Stop hoping for happiness tomorrow. Happiness is being engaged in the process.
Every so often I come across an article that I need to share, and yesterday a friend of mine forwarded such an article: A Better Kind of Happiness.
As a Nutrition Coach, people come to me with goals of improving body composition, performance and health. Over the years, I’ve noticed that clients who make the most seamless progress are those who strive for performance. Anecdotally, I can also say that my health and body composition improved the most when my main focus was to improve my strength. The clients who I’ve always found struggle to make progress: Those who believe being thinner will give them a sense of purpose or happiness.

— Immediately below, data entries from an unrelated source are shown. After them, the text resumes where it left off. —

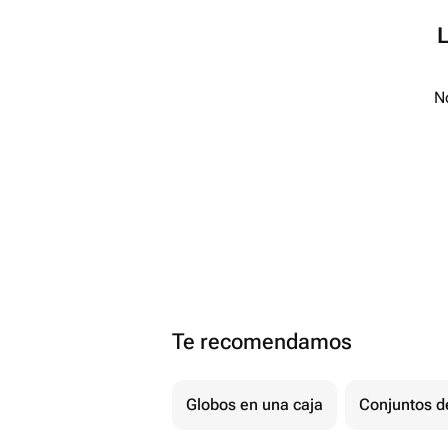
No
Te recomendamos
Globos en una caja
Conjuntos d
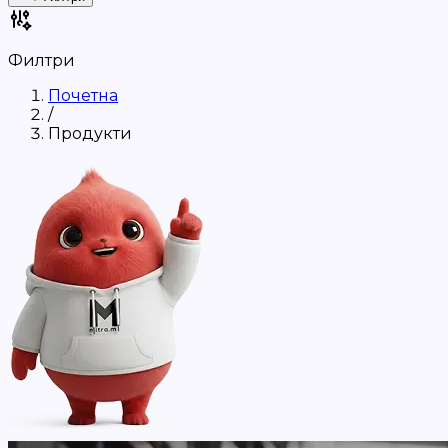
Филтри
Почетна
/
Продукти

Before I found my calling in the world of health and fitness, I was just drifting through life. I was still the same person I am today, but I lacked a purpose. I wasn’t enjoying the process. Every day was an act: Do the bare minimum to keep a paycheque, work out to stay fit and leave as much time as possible to have (purposeless, hedonistic) fun. It was a daily ebb and flow of being stressed and of being relieved from stress, but never a steady flow of true satisfaction with life.
The aforementioned article discusses new research linking eudaemonic happiness- a sense of fulfillment through practice and purpose- with a healthier gene profile: less systemic inflammation (stress) and improved antiviral response (immunity). The opposite gene profile can be seen in people suffering from social isolation and depression, and based on gene expression a lack of eudaemonia can potentially be as damaging as smoking or obesity. Furthermore, hedonistic happiness without eudaemonia- doing enjoyable things in life but without purpose- does not express the same beneficial gene profile. The message?
You can feign happiness, you but can’t feign purpose.
You see, if your mind is one of anxiety, stress management and dissatisfaction with your current existence, your chances of improving health, body composition or true happiness are slim. The more onus you put on being happy in the future, via achieving a “perfect” body or living up to the standards of others, the less chance you have of improving the internal conditions of your body required to make meaningful improvements today. If your hope is that you’ll be happier when you’re thinner, or that a better body will lead to more Instagram likes and a sense of validity, you’ll never get anywhere.
When you have a purpose, stress doesn’t impact you in the same way. Long hours become shorter. Going the extra mile becomes gratifying. A busy schedule becomes manageable. As much as time seems to fly, life slows down.
Perhaps a bit long-winded, but all this to say: If you’re unhappy with your body, focus first on finding what gives you true fulfillment before placing all meaning in life on making superficial change. By filling your days with purpose, your body will be prepared for change and progress. Without eudaemonia, you’ll be faking it without ever making it.